Original columns from your input data
ensembl: Ensembl gene IDs
entrezid: NCBI Entrez gene IDs
uniprot: UniProtKB accession numbers
symbol: Gene symbols

Note

Blank columns might appear for some identifier types after ID conversion. Because some annotation databases may not provide all four identifier types (ensembl, entrezid, uniprot, symbol). MAPA will generate blank columns for unavailable ID types.

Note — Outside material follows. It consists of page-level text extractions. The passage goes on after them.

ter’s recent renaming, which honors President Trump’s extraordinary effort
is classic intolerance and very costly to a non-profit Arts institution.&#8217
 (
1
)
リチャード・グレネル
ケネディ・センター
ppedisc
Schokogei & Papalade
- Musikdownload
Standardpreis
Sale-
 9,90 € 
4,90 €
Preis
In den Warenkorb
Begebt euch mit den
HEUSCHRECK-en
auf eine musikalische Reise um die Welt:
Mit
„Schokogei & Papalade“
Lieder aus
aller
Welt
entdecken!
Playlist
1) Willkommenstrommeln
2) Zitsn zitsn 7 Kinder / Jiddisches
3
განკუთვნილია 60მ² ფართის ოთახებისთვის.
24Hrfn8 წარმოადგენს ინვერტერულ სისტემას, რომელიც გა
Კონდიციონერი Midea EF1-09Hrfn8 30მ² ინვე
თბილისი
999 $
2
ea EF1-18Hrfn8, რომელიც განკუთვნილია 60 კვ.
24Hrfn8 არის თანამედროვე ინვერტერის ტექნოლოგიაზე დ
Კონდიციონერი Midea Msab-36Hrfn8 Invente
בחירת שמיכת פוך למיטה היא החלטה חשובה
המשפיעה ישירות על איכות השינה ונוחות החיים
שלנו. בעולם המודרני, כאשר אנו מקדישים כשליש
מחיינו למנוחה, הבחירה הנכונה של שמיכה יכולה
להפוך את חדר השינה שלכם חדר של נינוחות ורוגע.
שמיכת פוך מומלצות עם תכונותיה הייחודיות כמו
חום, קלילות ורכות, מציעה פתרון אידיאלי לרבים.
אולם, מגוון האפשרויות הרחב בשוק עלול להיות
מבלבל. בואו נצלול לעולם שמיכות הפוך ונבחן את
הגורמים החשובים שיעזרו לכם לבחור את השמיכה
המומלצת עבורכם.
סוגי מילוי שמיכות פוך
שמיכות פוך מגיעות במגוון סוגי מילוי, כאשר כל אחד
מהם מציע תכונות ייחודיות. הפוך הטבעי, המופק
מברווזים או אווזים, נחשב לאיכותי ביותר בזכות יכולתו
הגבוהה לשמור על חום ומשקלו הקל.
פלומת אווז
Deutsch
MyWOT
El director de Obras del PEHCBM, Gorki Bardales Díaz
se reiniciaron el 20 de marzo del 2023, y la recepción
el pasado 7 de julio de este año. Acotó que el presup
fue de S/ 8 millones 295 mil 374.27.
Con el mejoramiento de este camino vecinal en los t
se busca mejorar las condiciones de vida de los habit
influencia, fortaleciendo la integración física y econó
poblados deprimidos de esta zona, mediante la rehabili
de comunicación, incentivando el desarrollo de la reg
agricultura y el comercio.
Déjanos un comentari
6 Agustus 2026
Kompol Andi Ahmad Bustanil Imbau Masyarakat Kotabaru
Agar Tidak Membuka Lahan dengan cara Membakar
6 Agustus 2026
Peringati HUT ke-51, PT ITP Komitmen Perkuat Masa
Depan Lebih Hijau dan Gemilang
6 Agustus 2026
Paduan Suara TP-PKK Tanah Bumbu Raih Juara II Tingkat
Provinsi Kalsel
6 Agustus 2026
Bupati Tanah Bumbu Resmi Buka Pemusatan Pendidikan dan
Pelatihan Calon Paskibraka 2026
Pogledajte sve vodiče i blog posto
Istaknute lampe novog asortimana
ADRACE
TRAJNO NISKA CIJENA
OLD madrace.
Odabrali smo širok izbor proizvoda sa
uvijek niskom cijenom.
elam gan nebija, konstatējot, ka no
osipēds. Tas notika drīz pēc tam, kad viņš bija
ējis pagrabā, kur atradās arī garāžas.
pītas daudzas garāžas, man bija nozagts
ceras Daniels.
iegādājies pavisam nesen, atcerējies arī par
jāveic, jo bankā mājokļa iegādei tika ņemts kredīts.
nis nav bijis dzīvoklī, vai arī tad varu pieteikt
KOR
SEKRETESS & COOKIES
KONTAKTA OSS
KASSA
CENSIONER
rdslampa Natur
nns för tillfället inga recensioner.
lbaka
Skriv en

Do NOT delete these blank columns as they are required for the downstream workflow to function correctly.

For Metabolites:

Original columns from your input data
hmdbid: HMDB IDs (human only)
keggid: KEGG compound IDs

11.6 Troubleshooting Common Issues

File Upload Problems

Issue: “Unsupported file format” error

Solution: Ensure your file is in CSV (.csv) or Excel (.xlsx, .xls) format
ID Conversion Errors

Issue: “Invalid OrgDb package name” error

Solution: Ensure the organism package name follows the format org.XX.eg.db

Issue: “Package not installed” error

Solution: Install the required Bioconductor package:
```
BiocManager::install('org.Hs.eg.db')  # Example for human
```
Issue: High percentage of failed ID mappings

Solution:
- Verify your input ID type selection matches your data
- Check for typos or formatting issues in your identifiers
- Some ID loss is normal during conversion
Non-Model Organism Issues

Issue: AnnotationHub ID not found

Solution:
- Verify the AnnotationHub ID is correct
- Check internet connection for AnnotationHub access
- Use the search method provided in the tip above

11.7 Next Steps

Once your data is successfully processed:

Click the “Next” button to proceed to Enrich Pathways
Or navigate manually to the Enrich Pathways tab in the sidebar

The processed data will automatically be available for pathway enrichment analysis in the next step.

Important

Before Proceeding: Ensure your data conversion was successful and all necessary identifier columns are present. The enrichment analysis requires properly formatted identifier information to function correctly.